Task item: A line belongs in the answer only if it contains the word "Right"; copy every such line from the listing below.

Supplied data:
* * * * *

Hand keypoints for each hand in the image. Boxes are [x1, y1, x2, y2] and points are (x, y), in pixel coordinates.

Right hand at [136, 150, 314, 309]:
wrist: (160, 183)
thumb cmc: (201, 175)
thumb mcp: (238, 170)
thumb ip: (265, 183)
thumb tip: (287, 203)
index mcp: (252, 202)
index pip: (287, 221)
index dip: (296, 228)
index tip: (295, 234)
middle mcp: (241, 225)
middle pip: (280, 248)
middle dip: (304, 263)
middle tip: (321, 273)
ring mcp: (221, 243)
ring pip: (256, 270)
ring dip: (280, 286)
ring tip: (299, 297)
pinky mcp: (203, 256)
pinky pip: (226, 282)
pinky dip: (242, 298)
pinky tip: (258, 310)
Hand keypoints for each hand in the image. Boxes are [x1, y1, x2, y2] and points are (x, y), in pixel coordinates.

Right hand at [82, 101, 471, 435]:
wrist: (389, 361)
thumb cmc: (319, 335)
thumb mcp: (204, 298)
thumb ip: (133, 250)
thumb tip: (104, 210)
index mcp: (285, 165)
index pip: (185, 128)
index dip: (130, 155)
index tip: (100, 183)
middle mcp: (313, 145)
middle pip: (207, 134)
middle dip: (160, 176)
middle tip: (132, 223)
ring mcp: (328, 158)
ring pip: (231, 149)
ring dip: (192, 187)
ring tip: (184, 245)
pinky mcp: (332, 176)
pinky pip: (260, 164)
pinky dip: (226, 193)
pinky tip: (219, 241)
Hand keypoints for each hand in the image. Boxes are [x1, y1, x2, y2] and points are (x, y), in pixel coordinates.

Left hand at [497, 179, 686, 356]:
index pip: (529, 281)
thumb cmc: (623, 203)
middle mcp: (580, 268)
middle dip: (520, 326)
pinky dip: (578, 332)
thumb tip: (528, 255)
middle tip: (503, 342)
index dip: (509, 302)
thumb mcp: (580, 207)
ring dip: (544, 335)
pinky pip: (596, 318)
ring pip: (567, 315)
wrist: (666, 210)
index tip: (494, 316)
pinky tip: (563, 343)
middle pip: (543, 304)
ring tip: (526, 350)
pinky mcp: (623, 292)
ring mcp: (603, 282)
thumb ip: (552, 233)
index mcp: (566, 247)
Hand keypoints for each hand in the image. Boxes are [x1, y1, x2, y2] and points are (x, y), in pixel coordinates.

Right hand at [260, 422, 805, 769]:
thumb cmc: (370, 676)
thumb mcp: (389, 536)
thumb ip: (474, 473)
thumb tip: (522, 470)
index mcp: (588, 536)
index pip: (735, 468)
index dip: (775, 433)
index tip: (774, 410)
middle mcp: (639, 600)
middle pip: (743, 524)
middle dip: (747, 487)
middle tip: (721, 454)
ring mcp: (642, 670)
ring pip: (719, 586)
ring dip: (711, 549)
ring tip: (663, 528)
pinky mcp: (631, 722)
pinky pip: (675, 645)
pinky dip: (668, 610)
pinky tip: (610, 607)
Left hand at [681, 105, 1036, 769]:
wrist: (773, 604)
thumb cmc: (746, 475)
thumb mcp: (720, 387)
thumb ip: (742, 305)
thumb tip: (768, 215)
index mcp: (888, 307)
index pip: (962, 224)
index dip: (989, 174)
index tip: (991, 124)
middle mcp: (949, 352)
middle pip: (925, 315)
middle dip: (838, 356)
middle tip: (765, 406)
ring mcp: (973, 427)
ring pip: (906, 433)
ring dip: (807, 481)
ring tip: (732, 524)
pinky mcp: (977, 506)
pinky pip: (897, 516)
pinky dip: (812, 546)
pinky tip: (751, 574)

* * * * *

Written solution:
Right hand at [136, 150, 314, 309]:
Right hand at [82, 101, 471, 435]:
Right hand at [260, 422, 805, 769]:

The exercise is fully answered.